The ultimate demise of this game is, as Tim Connolly suggests, its failure to hold the player’s interest. In the opening bits, Faxanadu entices the player, but to be blunt, everything that redeems the game is concentrated into the “fountain” episode. After that -- and rather abruptly, sad to say -- the game’s fascinating qualities peel away like layers upon layers of paint, leaving in the end only a bare, rather rough and uninteresting wall. My suggestion? Don’t peel away the paint. If you get past the first part the game, leave it for a couple weeks, then play the first part again. You’re honestly not missing anything by approaching the game in that way.

* Wow, my beliefs belong to a majority. How often does that happen?

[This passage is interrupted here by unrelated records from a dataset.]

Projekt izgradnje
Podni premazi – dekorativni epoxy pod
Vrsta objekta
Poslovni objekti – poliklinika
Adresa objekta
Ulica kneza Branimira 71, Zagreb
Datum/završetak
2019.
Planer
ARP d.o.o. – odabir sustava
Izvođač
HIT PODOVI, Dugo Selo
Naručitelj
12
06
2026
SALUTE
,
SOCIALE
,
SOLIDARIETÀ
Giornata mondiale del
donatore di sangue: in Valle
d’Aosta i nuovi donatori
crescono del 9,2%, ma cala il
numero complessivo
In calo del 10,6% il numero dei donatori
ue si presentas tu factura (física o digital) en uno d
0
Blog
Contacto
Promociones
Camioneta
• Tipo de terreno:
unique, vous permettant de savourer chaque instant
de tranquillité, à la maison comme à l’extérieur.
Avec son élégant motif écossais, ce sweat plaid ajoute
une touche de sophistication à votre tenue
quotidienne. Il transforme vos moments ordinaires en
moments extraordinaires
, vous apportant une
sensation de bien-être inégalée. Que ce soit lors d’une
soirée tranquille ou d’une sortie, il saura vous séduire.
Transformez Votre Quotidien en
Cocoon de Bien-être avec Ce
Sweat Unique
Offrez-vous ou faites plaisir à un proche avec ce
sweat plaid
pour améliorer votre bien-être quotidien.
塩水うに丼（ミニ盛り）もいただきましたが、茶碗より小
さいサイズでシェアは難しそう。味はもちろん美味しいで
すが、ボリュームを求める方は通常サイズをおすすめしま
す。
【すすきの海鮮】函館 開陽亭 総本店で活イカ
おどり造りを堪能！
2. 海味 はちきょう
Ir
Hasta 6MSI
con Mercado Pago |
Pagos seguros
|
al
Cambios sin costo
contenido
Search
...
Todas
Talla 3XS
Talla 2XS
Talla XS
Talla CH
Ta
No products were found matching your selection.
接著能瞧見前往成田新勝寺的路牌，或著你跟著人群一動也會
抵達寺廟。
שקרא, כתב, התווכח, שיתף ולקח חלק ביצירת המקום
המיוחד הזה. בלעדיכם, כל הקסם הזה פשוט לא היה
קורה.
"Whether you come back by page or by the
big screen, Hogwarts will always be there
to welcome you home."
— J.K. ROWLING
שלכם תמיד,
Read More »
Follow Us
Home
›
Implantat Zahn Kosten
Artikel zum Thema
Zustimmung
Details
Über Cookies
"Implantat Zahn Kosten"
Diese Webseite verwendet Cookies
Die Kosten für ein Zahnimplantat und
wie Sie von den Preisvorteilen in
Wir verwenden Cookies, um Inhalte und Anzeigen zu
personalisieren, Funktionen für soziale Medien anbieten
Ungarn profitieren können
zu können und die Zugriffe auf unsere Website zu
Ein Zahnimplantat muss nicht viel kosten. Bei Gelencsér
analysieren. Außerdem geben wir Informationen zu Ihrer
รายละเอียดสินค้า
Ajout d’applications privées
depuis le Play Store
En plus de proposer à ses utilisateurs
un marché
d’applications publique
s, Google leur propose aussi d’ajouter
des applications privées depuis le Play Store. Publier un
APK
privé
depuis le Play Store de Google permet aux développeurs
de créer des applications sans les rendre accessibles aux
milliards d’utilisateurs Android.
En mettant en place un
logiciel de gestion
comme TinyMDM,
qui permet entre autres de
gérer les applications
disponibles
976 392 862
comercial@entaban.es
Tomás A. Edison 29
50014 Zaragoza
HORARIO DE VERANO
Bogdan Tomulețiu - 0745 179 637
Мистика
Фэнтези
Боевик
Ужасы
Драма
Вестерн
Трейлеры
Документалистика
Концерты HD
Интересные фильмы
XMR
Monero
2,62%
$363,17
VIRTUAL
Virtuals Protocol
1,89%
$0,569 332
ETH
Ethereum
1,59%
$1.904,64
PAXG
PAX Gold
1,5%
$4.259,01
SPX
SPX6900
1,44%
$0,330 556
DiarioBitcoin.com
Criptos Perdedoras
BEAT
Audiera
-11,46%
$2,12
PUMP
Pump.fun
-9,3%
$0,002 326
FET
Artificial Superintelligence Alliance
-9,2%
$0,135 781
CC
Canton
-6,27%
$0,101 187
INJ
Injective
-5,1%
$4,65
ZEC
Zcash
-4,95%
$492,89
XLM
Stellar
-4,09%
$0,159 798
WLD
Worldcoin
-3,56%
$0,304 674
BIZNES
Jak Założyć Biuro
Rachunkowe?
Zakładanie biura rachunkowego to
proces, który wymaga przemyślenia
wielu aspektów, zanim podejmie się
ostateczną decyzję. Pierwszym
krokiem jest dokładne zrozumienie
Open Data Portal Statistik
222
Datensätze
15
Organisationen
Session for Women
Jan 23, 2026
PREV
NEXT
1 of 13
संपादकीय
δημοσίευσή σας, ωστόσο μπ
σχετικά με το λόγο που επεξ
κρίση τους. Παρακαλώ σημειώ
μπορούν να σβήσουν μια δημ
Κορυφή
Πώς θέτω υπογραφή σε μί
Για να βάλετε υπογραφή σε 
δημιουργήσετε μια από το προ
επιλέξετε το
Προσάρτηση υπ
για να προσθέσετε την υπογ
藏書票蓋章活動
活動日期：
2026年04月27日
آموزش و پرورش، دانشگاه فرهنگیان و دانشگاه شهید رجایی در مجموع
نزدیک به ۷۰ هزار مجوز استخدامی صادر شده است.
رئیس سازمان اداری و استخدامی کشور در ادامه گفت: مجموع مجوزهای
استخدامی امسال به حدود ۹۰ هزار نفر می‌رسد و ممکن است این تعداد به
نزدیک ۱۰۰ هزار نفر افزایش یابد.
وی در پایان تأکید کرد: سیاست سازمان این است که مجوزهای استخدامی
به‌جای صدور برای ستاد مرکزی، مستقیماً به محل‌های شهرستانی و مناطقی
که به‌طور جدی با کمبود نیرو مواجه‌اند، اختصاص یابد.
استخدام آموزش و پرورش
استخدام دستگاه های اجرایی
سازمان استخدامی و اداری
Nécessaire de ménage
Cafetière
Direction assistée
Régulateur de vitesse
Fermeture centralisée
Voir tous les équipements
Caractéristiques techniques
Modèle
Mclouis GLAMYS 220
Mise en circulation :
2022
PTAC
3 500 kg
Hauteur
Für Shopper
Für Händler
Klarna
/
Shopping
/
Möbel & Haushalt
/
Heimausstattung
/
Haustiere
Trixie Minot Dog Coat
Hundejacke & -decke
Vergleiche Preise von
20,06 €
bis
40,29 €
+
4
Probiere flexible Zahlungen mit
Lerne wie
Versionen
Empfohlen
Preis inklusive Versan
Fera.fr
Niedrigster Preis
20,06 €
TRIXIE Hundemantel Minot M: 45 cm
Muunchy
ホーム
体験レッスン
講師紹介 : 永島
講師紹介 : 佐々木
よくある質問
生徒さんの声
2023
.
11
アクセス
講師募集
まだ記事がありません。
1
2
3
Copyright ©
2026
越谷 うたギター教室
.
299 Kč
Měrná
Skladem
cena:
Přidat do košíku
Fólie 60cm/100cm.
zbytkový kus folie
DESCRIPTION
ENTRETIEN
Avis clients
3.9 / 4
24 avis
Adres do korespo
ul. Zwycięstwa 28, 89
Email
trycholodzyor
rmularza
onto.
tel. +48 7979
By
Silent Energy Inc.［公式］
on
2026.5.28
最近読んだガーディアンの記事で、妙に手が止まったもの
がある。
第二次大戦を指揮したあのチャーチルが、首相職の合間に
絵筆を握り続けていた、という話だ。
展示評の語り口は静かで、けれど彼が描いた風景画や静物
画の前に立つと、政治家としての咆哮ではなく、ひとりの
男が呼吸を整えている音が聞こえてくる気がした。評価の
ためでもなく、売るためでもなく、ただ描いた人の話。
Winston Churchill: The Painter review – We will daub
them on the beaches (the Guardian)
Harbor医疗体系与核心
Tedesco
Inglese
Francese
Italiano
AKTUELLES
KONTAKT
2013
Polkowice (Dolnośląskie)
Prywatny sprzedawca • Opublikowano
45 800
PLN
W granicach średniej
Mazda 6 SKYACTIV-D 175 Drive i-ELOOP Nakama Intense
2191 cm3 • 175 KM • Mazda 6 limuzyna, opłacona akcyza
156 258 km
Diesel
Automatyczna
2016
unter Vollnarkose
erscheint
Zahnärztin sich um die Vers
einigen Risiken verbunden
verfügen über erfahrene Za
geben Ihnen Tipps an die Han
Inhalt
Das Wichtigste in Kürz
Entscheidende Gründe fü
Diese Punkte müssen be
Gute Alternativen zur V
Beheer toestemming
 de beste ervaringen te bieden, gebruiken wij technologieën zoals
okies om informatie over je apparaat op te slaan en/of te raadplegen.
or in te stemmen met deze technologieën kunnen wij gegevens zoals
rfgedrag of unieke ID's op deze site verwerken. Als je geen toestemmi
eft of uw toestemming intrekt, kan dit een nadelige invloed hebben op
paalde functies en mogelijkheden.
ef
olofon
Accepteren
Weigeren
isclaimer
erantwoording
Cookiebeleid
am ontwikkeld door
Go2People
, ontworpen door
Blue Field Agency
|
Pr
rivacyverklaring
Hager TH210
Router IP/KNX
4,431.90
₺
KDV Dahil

** Two messages to those of you people out there who are excessively concerned with “political correctness.” First, you’re idiots. Second, this isn’t a slur. If you think it is, get over it.

Plot: 7
Graphics: 6.5
Music: 7.5
Play Control: 6.5
Challenge: 7

Analytic Score: 6.9

Personal Score: 7

"Okay, so maybe jumping was disrespectful, but now my head's stuck in the chandelier!"

"Smoking causes emphyzema, lung cancer, birth defects, and makes your breath smell! PUT IT OUT, MAN! PUT IT OUT!!!"

Bill Cosby put it best, and I suspect it's befitting of this scene: "BAP!"